- Born: October 7, 1988 (age 37)
- Education: Hughes Middle School Long Beach Polytechnic High School Stanford University
- Known for: Mountaineering
- Title: youngest person to have climbed the Seven Summits with both Carstensz and Kosciuszko
- Term: 2007–2011
- Predecessor: Rhys Miles Jones
- Successor: Jordan Romero
- Parent: Dave Larson
- Website: http://www.samanthalarson.com

= Samantha Larson =

American mountain climber (born 1988)

Samantha Larson (born 1988) is an American mountain climber from Long Beach, California. On May 16, 2007, at the age of 18, she became temporarily the youngest non-Nepalese woman to summit Mount Everest. By reaching the top of Everest, she also became temporarily the youngest person to have climbed the Seven Summits (the "Bass list"), the tallest mountains on each of the seven continents. She and her father, David Larson, became the first father-daughter team to complete the Seven Summits. In August 2007 they climbed Carstensz Pyramid, thereby also completing the "Messner list" of the Seven Summits.

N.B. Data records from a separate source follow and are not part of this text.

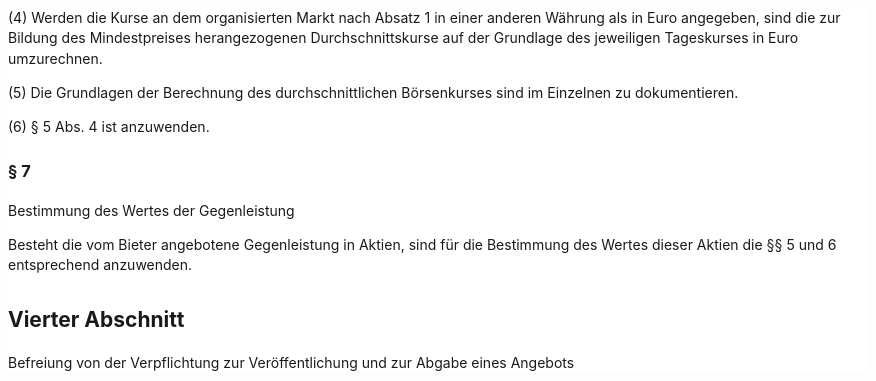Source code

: </div>

<div class="jurAbsatz">

(4) Werden die Kurse an dem organisierten Markt nach Absatz 1 in einer
anderen Währung als in Euro angegeben, sind die zur Bildung des
Mindestpreises herangezogenen Durchschnittskurse auf der Grundlage des
jeweiligen Tageskurses in Euro umzurechnen.

</div>

<div class="jurAbsatz">

(5) Die Grundlagen der Berechnung des durchschnittlichen Börsenkurses
sind im Einzelnen zu dokumentieren.

</div>

<div class="jurAbsatz">

(6) § 5 Abs. 4 ist anzuwenden.

</div>

</div>

</div>

</div>

<span id="BJNR426300001BJNE000900000.html"></span>

### § 7  
Bestimmung des Wertes der Gegenleistung

<div>

<div class="jnhtml">

<div>

<div class="jurAbsatz">

Besteht die vom Bieter angebotene Gegenleistung in Aktien, sind für die
Bestimmung des Wertes dieser Aktien die §§ 5 und 6 entsprechend
anzuwenden.

</div>

</div>

</div>

</div>

<span id="BJNR426300001BJNG000400000.html"></span>

## Vierter Abschnitt  
Befreiung von der Verpflichtung zur Veröffentlichung und zur Abgabe eines Angebots

<span id="BJNR426300001BJNE001002360.html"></span>
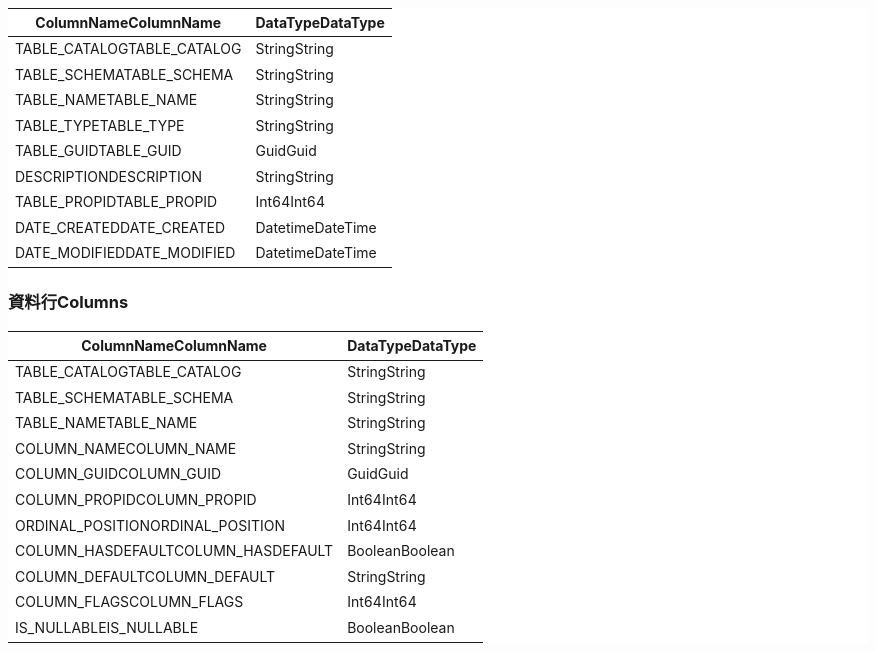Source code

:|<span data-ttu-id="cb46d-113">ColumnName</span><span class="sxs-lookup"><span data-stu-id="cb46d-113">ColumnName</span></span>|<span data-ttu-id="cb46d-114">DataType</span><span class="sxs-lookup"><span data-stu-id="cb46d-114">DataType</span></span>|  
|----------------|--------------|  
|<span data-ttu-id="cb46d-115">TABLE_CATALOG</span><span class="sxs-lookup"><span data-stu-id="cb46d-115">TABLE_CATALOG</span></span>|<span data-ttu-id="cb46d-116">String</span><span class="sxs-lookup"><span data-stu-id="cb46d-116">String</span></span>|  
|<span data-ttu-id="cb46d-117">TABLE_SCHEMA</span><span class="sxs-lookup"><span data-stu-id="cb46d-117">TABLE_SCHEMA</span></span>|<span data-ttu-id="cb46d-118">String</span><span class="sxs-lookup"><span data-stu-id="cb46d-118">String</span></span>|  
|<span data-ttu-id="cb46d-119">TABLE_NAME</span><span class="sxs-lookup"><span data-stu-id="cb46d-119">TABLE_NAME</span></span>|<span data-ttu-id="cb46d-120">String</span><span class="sxs-lookup"><span data-stu-id="cb46d-120">String</span></span>|  
|<span data-ttu-id="cb46d-121">TABLE_TYPE</span><span class="sxs-lookup"><span data-stu-id="cb46d-121">TABLE_TYPE</span></span>|<span data-ttu-id="cb46d-122">String</span><span class="sxs-lookup"><span data-stu-id="cb46d-122">String</span></span>|  
|<span data-ttu-id="cb46d-123">TABLE_GUID</span><span class="sxs-lookup"><span data-stu-id="cb46d-123">TABLE_GUID</span></span>|<span data-ttu-id="cb46d-124">Guid</span><span class="sxs-lookup"><span data-stu-id="cb46d-124">Guid</span></span>|  
|<span data-ttu-id="cb46d-125">DESCRIPTION</span><span class="sxs-lookup"><span data-stu-id="cb46d-125">DESCRIPTION</span></span>|<span data-ttu-id="cb46d-126">String</span><span class="sxs-lookup"><span data-stu-id="cb46d-126">String</span></span>|  
|<span data-ttu-id="cb46d-127">TABLE_PROPID</span><span class="sxs-lookup"><span data-stu-id="cb46d-127">TABLE_PROPID</span></span>|<span data-ttu-id="cb46d-128">Int64</span><span class="sxs-lookup"><span data-stu-id="cb46d-128">Int64</span></span>|  
|<span data-ttu-id="cb46d-129">DATE_CREATED</span><span class="sxs-lookup"><span data-stu-id="cb46d-129">DATE_CREATED</span></span>|<span data-ttu-id="cb46d-130">Datetime</span><span class="sxs-lookup"><span data-stu-id="cb46d-130">DateTime</span></span>|  
|<span data-ttu-id="cb46d-131">DATE_MODIFIED</span><span class="sxs-lookup"><span data-stu-id="cb46d-131">DATE_MODIFIED</span></span>|<span data-ttu-id="cb46d-132">Datetime</span><span class="sxs-lookup"><span data-stu-id="cb46d-132">DateTime</span></span>|  
  
### <a name="columns"></a><span data-ttu-id="cb46d-133">資料行</span><span class="sxs-lookup"><span data-stu-id="cb46d-133">Columns</span></span>  
  
|<span data-ttu-id="cb46d-134">ColumnName</span><span class="sxs-lookup"><span data-stu-id="cb46d-134">ColumnName</span></span>|<span data-ttu-id="cb46d-135">DataType</span><span class="sxs-lookup"><span data-stu-id="cb46d-135">DataType</span></span>|  
|----------------|--------------|  
|<span data-ttu-id="cb46d-136">TABLE_CATALOG</span><span class="sxs-lookup"><span data-stu-id="cb46d-136">TABLE_CATALOG</span></span>|<span data-ttu-id="cb46d-137">String</span><span class="sxs-lookup"><span data-stu-id="cb46d-137">String</span></span>|  
|<span data-ttu-id="cb46d-138">TABLE_SCHEMA</span><span class="sxs-lookup"><span data-stu-id="cb46d-138">TABLE_SCHEMA</span></span>|<span data-ttu-id="cb46d-139">String</span><span class="sxs-lookup"><span data-stu-id="cb46d-139">String</span></span>|  
|<span data-ttu-id="cb46d-140">TABLE_NAME</span><span class="sxs-lookup"><span data-stu-id="cb46d-140">TABLE_NAME</span></span>|<span data-ttu-id="cb46d-141">String</span><span class="sxs-lookup"><span data-stu-id="cb46d-141">String</span></span>|  
|<span data-ttu-id="cb46d-142">COLUMN_NAME</span><span class="sxs-lookup"><span data-stu-id="cb46d-142">COLUMN_NAME</span></span>|<span data-ttu-id="cb46d-143">String</span><span class="sxs-lookup"><span data-stu-id="cb46d-143">String</span></span>|  
|<span data-ttu-id="cb46d-144">COLUMN_GUID</span><span class="sxs-lookup"><span data-stu-id="cb46d-144">COLUMN_GUID</span></span>|<span data-ttu-id="cb46d-145">Guid</span><span class="sxs-lookup"><span data-stu-id="cb46d-145">Guid</span></span>|  
|<span data-ttu-id="cb46d-146">COLUMN_PROPID</span><span class="sxs-lookup"><span data-stu-id="cb46d-146">COLUMN_PROPID</span></span>|<span data-ttu-id="cb46d-147">Int64</span><span class="sxs-lookup"><span data-stu-id="cb46d-147">Int64</span></span>|  
|<span data-ttu-id="cb46d-148">ORDINAL_POSITION</span><span class="sxs-lookup"><span data-stu-id="cb46d-148">ORDINAL_POSITION</span></span>|<span data-ttu-id="cb46d-149">Int64</span><span class="sxs-lookup"><span data-stu-id="cb46d-149">Int64</span></span>|  
|<span data-ttu-id="cb46d-150">COLUMN_HASDEFAULT</span><span class="sxs-lookup"><span data-stu-id="cb46d-150">COLUMN_HASDEFAULT</span></span>|<span data-ttu-id="cb46d-151">Boolean</span><span class="sxs-lookup"><span data-stu-id="cb46d-151">Boolean</span></span>|  
|<span data-ttu-id="cb46d-152">COLUMN_DEFAULT</span><span class="sxs-lookup"><span data-stu-id="cb46d-152">COLUMN_DEFAULT</span></span>|<span data-ttu-id="cb46d-153">String</span><span class="sxs-lookup"><span data-stu-id="cb46d-153">String</span></span>|  
|<span data-ttu-id="cb46d-154">COLUMN_FLAGS</span><span class="sxs-lookup"><span data-stu-id="cb46d-154">COLUMN_FLAGS</span></span>|<span data-ttu-id="cb46d-155">Int64</span><span class="sxs-lookup"><span data-stu-id="cb46d-155">Int64</span></span>|  
|<span data-ttu-id="cb46d-156">IS_NULLABLE</span><span class="sxs-lookup"><span data-stu-id="cb46d-156">IS_NULLABLE</span></span>|<span data-ttu-id="cb46d-157">Boolean</span><span class="sxs-lookup"><span data-stu-id="cb46d-157">Boolean</span></span>|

The Nepalese government said that she was the youngest foreigner ever to reach Everest's summit, but some climbing Web sites claim a 17-year-old boy from France did it in 1990. 15-year-old Ming Kipa from Nepal was the youngest ever to climb Everest.

Larson began climbing with her father, David Larson, while in the sixth grade at Hughes Middle School. They began the Seven Summits by climbing Mount Kilimanjaro in February 2001, when she was 12. Larson graduated from Long Beach Polytechnic High School in June 2006, deferring her freshman year at Stanford University for a year to train for the Everest climb.

Larson was nominated for an ESPY Award in 2007 and was on the Dare To Explore chapter on the March 2008 issue of National Geographic Kids. In 2009, she was also featured as one of Venus Zine's “25 under 25” list for her climbing achievements.